The assets, in Brazil, Argentina, Uruguay and Chile, will boost the company’s cattle slaughtering capacity by 44%, Minerva said in a statement Monday. A down payment of 1.5 billion reais has been made, and JPMorgan Chase & Co. has committed to providing financing for the rest of the transaction, the company added.
The deal comes at a time when Minerva is outperforming its more diversified rivals, including Marfrig and JBS SA, which have been hit by a number of setbacks including high grain prices and a glut of chicken and pork. The Sao Paulo-based company also has benefited from growing cattle supplies in South America when the US struggles with the tightest inventories in almost a decade.

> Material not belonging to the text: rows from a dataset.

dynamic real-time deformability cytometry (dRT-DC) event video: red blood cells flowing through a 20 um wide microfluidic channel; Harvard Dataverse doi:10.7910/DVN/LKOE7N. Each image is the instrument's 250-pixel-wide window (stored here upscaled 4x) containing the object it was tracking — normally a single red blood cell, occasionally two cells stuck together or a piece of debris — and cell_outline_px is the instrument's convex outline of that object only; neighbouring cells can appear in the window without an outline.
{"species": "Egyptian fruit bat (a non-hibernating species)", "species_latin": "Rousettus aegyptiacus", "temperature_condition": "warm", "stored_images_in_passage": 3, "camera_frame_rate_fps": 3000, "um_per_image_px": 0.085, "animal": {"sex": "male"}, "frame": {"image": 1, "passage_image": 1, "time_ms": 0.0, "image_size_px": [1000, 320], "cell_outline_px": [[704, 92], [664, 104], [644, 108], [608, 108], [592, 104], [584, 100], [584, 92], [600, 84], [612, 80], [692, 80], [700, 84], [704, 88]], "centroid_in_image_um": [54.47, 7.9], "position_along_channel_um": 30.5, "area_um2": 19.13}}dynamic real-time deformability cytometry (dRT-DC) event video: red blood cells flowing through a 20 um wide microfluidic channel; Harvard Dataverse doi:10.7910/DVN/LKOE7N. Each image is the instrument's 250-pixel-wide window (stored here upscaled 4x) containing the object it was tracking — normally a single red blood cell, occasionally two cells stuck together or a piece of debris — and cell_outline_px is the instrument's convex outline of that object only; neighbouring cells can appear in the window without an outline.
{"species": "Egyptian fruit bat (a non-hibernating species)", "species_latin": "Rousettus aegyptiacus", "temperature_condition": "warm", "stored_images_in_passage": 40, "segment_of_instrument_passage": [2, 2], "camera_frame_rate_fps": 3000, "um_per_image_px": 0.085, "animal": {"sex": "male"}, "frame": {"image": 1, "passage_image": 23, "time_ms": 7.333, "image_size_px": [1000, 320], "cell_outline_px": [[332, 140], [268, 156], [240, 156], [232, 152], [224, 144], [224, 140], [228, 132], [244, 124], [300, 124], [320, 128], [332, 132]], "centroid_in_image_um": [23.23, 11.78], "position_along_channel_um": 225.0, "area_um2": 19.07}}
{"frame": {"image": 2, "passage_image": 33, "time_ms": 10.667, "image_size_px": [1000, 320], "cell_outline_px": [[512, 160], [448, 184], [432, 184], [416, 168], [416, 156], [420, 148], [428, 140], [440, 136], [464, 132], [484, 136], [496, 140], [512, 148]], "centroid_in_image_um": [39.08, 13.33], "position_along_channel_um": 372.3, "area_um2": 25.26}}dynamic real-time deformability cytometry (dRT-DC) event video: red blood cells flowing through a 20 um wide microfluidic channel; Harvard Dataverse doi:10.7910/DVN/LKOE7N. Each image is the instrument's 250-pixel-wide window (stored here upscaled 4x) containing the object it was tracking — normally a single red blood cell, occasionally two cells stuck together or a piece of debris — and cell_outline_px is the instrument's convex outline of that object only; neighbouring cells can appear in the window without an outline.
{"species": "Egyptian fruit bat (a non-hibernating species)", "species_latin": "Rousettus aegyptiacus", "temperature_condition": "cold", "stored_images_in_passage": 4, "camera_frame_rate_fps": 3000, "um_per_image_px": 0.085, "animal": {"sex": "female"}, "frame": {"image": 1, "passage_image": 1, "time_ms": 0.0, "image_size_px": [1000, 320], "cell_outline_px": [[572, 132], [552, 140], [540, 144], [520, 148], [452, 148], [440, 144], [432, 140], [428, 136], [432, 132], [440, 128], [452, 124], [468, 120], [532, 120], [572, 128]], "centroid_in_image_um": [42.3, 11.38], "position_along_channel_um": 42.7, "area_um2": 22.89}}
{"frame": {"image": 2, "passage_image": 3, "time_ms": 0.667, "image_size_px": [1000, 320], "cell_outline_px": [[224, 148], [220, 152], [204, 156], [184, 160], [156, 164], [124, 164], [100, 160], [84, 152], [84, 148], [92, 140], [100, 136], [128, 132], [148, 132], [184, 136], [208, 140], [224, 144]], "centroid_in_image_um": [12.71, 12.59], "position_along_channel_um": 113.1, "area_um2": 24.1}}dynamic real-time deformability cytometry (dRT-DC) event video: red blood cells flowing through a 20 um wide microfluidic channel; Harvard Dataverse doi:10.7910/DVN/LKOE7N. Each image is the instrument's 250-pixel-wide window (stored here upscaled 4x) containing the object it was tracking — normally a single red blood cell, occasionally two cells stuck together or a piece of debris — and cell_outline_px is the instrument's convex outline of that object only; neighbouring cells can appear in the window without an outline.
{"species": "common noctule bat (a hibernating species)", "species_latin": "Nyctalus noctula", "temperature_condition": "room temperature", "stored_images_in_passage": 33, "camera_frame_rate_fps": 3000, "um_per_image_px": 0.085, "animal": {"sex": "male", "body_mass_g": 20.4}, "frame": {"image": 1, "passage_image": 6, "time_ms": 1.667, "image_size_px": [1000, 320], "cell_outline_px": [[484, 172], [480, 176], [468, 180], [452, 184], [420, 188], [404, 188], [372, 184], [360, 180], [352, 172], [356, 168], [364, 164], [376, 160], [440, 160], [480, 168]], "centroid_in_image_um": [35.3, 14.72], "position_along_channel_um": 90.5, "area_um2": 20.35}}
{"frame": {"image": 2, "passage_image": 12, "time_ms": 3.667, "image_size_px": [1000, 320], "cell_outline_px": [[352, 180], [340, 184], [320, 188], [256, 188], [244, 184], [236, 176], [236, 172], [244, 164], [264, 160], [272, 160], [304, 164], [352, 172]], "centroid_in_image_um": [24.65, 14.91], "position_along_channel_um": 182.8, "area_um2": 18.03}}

Minerva said its two main shareholders — the family holding VDQ Holdings SA and the Saudi Agricultural and Livestock Investment Co. — already have committed to approving the deal. The acquisition “uniquely complements the existing operations of the group in South America, maximizing commercial opportunities and operational synergies,” the company said.

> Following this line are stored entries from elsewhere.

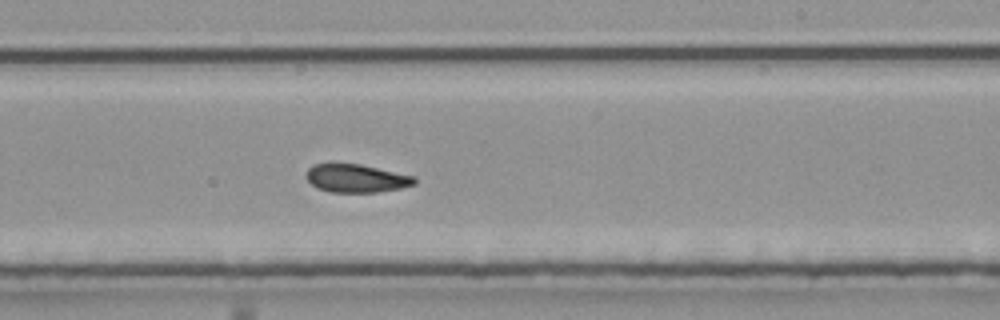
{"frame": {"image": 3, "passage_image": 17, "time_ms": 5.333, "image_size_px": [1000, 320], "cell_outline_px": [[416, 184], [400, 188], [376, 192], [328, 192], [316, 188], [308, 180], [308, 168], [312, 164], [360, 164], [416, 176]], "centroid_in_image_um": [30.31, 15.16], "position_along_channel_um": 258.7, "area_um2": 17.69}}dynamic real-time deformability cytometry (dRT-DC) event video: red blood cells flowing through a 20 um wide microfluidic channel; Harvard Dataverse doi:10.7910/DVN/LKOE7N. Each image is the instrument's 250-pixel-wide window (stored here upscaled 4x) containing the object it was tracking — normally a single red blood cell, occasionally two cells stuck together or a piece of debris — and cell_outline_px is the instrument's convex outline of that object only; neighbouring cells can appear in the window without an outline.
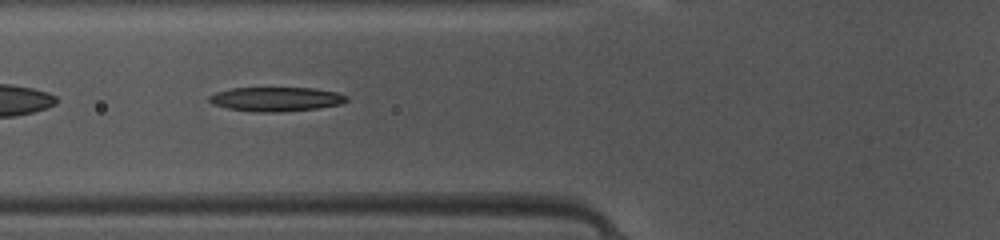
{"species": "common noctule bat (a hibernating species)", "species_latin": "Nyctalus noctula", "temperature_condition": "warm", "stored_images_in_passage": 44, "camera_frame_rate_fps": 3000, "um_per_image_px": 0.085, "animal": {"sex": "female", "body_mass_g": 10.0, "forearm_length_mm": 53.1}, "frame": {"image": 1, "passage_image": 17, "time_ms": 5.333, "image_size_px": [1000, 240], "cell_outline_px": [[348, 100], [340, 104], [316, 108], [280, 112], [260, 112], [228, 108], [212, 104], [208, 100], [208, 96], [216, 92], [232, 88], [312, 88], [340, 92], [348, 96]], "centroid_in_image_um": [23.48, 8.42], "position_along_channel_um": 102.3, "area_um2": 19.36}}
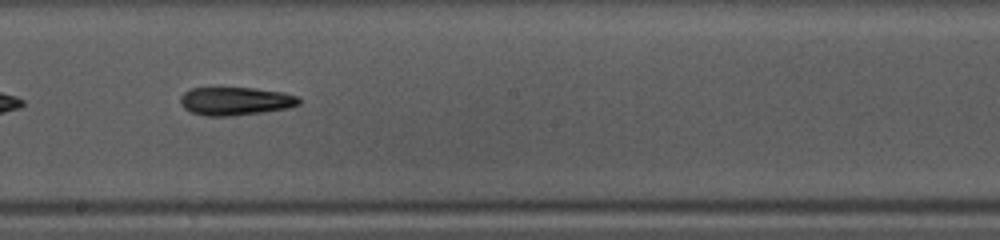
{"frame": {"image": 2, "passage_image": 26, "time_ms": 8.333, "image_size_px": [1000, 240], "cell_outline_px": [[300, 104], [288, 108], [264, 112], [232, 116], [204, 116], [192, 112], [184, 108], [180, 104], [180, 96], [184, 92], [192, 88], [256, 88], [284, 92], [300, 96]], "centroid_in_image_um": [20.04, 8.59], "position_along_channel_um": 228.2, "area_um2": 19.71}}
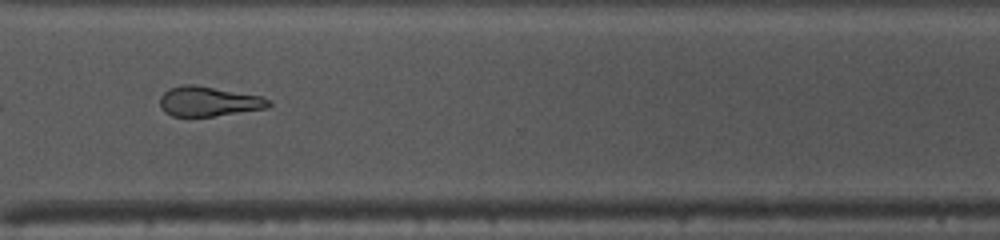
{"frame": {"image": 3, "passage_image": 35, "time_ms": 11.333, "image_size_px": [1000, 240], "cell_outline_px": [[272, 104], [268, 108], [212, 116], [172, 116], [164, 112], [160, 104], [160, 96], [168, 88], [180, 84], [196, 84], [260, 96], [272, 100]], "centroid_in_image_um": [17.72, 8.6], "position_along_channel_um": 352.9, "area_um2": 19.02}}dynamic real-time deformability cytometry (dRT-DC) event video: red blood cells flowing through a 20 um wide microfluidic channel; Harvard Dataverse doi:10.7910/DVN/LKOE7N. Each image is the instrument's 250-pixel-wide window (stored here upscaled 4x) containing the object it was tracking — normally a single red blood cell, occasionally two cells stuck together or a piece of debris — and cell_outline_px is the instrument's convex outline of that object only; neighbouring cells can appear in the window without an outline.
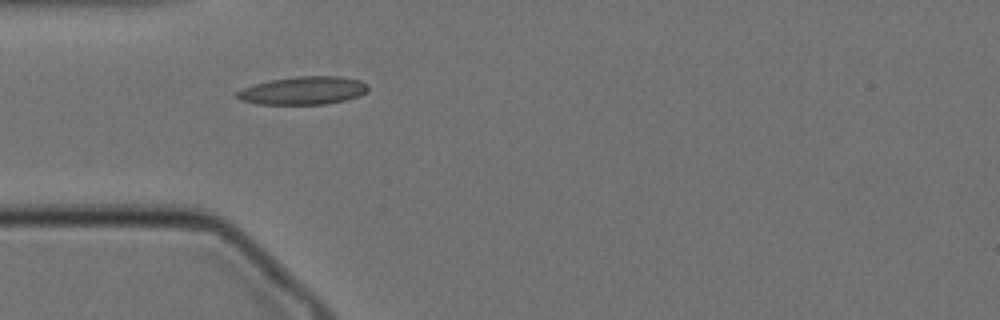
{"species": "Egyptian fruit bat (a non-hibernating species)", "species_latin": "Rousettus aegyptiacus", "temperature_condition": "cold", "stored_images_in_passage": 39, "camera_frame_rate_fps": 3000, "um_per_image_px": 0.085, "animal": {"sex": "female"}, "frame": {"image": 1, "passage_image": 1, "time_ms": 0.0, "image_size_px": [1000, 320], "cell_outline_px": [[368, 92], [360, 96], [344, 100], [324, 104], [260, 104], [240, 100], [236, 96], [236, 92], [244, 88], [256, 84], [272, 80], [296, 76], [340, 76], [360, 80], [368, 84]], "centroid_in_image_um": [25.83, 7.69], "position_along_channel_um": 59.2, "area_um2": 21.33}}
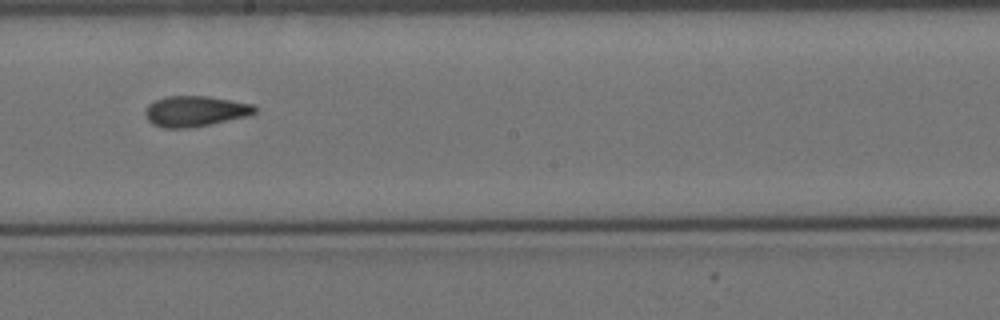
{"frame": {"image": 2, "passage_image": 16, "time_ms": 5.0, "image_size_px": [1000, 320], "cell_outline_px": [[256, 112], [248, 116], [212, 124], [188, 128], [164, 128], [152, 124], [148, 120], [144, 112], [148, 104], [164, 96], [208, 96], [252, 104], [256, 108]], "centroid_in_image_um": [16.57, 9.45], "position_along_channel_um": 231.6, "area_um2": 19.59}}
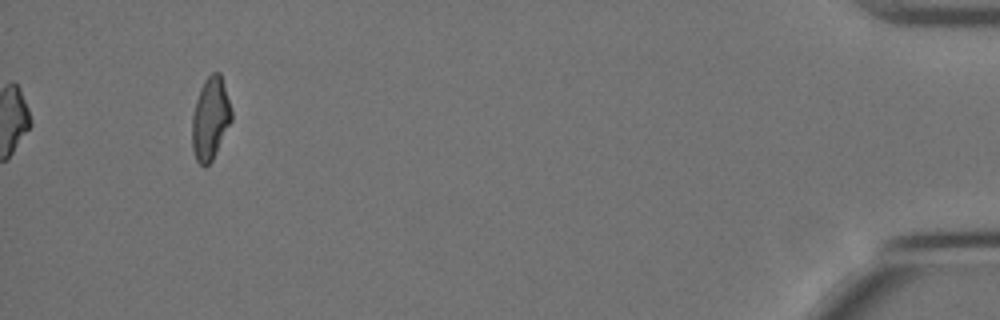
{"frame": {"image": 3, "passage_image": 39, "time_ms": 12.667, "image_size_px": [1000, 320], "cell_outline_px": [[232, 120], [212, 160], [208, 164], [200, 164], [196, 160], [192, 148], [192, 116], [196, 100], [200, 88], [204, 80], [212, 72], [220, 72], [232, 112]], "centroid_in_image_um": [17.87, 10.06], "position_along_channel_um": 417.3, "area_um2": 18.73}, "authors_computed_cell_mechanics": {"area_um2": 19.1896, "velocity_mm_per_s": 3.4622, "shape_relaxation_time_tau1_ms": null, "shape_relaxation_time_tau2_ms": 2.6229, "deformation_change_tau1": null, "deformation_change_tau2": 0.0962}}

Marfrig, which is controlled by its founder Marcos Molina, is seeking to streamline its operations after its acquisition of a majority stake in chicken and processed-food giant BRF SA two years ago. The transaction with Minerva is aligned with its strategy of “focusing on the production of branded beef and higher value-added products,” Marfrig said in a separate statement.

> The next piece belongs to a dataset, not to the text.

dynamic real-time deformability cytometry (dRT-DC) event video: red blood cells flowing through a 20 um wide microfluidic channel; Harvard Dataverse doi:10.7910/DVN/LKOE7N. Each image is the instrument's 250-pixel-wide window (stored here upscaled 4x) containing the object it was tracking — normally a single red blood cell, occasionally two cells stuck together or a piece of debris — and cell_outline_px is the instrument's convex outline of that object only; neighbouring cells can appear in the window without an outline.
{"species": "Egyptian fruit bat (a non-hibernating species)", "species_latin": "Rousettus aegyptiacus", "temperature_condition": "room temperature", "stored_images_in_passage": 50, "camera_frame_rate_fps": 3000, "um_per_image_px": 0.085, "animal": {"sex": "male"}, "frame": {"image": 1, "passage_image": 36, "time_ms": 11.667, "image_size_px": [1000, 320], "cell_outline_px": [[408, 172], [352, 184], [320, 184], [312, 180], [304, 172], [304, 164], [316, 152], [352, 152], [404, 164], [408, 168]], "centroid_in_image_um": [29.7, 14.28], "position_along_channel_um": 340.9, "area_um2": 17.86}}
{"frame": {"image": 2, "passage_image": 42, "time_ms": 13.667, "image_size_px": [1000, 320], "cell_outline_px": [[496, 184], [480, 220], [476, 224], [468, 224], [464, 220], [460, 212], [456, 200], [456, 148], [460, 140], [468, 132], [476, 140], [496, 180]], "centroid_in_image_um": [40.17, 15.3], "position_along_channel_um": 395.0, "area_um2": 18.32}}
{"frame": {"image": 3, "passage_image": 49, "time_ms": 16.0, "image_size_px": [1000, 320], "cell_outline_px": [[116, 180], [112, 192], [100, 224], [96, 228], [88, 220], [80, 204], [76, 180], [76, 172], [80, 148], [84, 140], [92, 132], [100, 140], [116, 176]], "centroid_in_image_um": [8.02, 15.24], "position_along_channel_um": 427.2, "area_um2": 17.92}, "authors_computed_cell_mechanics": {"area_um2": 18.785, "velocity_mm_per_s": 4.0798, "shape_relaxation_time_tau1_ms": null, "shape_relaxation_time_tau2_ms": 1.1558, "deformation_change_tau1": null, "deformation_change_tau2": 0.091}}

The deal will reduce the number of Marfrig’s cattle slaughtering plants in South America to four from 17, with revenues in the region set to decline by 43% to 15.8 billion reais, according to a company presentation. Meanwhile, the company expects to see higher margins as more of its sales will be tied to higher-added volume products. The meat producer remains in control of U.S. beef producer National Beef Inc.